Ella Fitzgerald and Louis Armstrong, |
Best of Ella Fitzgerald
and Louis Armstrong
What two names in classic jazz evoke such a strong response as quickly as Ella and Louis? With Ella's clear tonality and perfect pitch, and Louis's grumbly rasp and expressive trumpet -- they are easily two of the most recognizable and enduring names in the genre. When put together, you've got a perfect recipe for a hit.
Verve's pairing of the two, from sessions spanning early 1956 to late 1957 and collected from the three volumes of recordings titled simply Ella and Louis, Volumes I - III, is just such a hit.
The album itself is an amazing collection, containing such quintessential jazz classics as "Summertime" from the 1935 Gershwin musical Porgy and Bess and "You Won't Be Satisfied (Until You Break My Heart)," and everything in between. Ella croons sweetly above Louis's growly harmony lines, dueling back and forth with voices that sound more like instruments than voices.

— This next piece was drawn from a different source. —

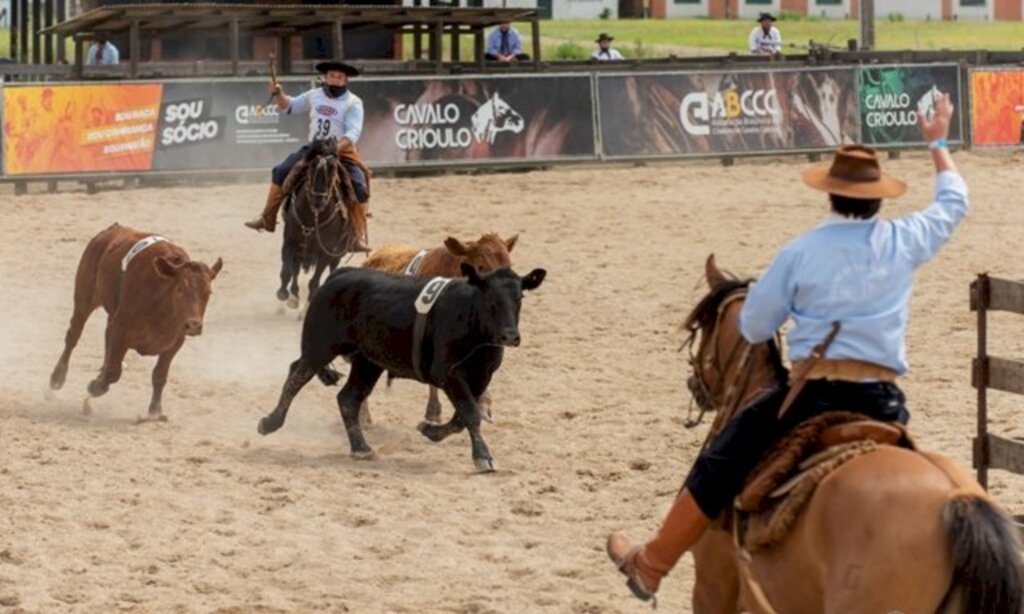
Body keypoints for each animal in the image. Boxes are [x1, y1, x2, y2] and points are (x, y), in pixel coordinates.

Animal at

Oddly enough, the voices in this recording are (intentionally) louder than the music playing behind. Often the music is lost somewhat, except as an unconscious accompaniment to what's going on in front. It's a fine trade-off -- the voices fill in what the music would never be able to, and vice versa. The result is a strong vocal album with music that compliments the strong personalities making it.
Even though the music is, for the most part, secondary on this album, there is still an impressive set of musicians behind Ella and Louis. Since the recordings were made at the height of both the jazz set and the artists' careers, the entourage was impressive. Buddy Rich, Billy Kyle, Edmond Hall and Louie Bellson were all a part of the background ambiance on one track or another, and several of the tracks were accompanied by the famed Russell Garcia Orchestra. "Summertime," in fact, is backed by the strings and soft intensity of Garcia's crew.
This album is easy on the ears. Calm enough to relax to, upbeat enough to keep you company during a long evening, this album should be a priority on any jazzophile's to-buy list.